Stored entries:
^^^^^^^^

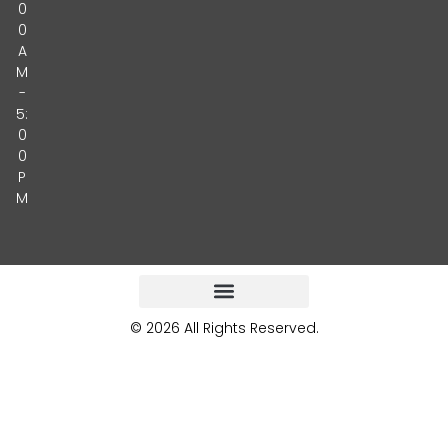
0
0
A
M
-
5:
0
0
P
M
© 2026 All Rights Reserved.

^^^^^^^^

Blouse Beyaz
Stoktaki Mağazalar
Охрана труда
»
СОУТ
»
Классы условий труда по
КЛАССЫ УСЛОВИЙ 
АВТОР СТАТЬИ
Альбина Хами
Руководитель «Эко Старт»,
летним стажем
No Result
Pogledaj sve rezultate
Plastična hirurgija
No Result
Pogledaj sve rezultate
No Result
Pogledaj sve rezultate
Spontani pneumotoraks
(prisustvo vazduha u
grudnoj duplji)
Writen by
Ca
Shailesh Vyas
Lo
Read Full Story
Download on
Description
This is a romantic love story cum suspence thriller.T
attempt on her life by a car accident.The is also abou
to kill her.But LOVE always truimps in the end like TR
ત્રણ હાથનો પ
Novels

^^^^^^^^

▶ What you are asked to do: Please go through the entries and show every line with the word "труда".

▶ Solution for this problem:
Охрана труда
Классы условий труда по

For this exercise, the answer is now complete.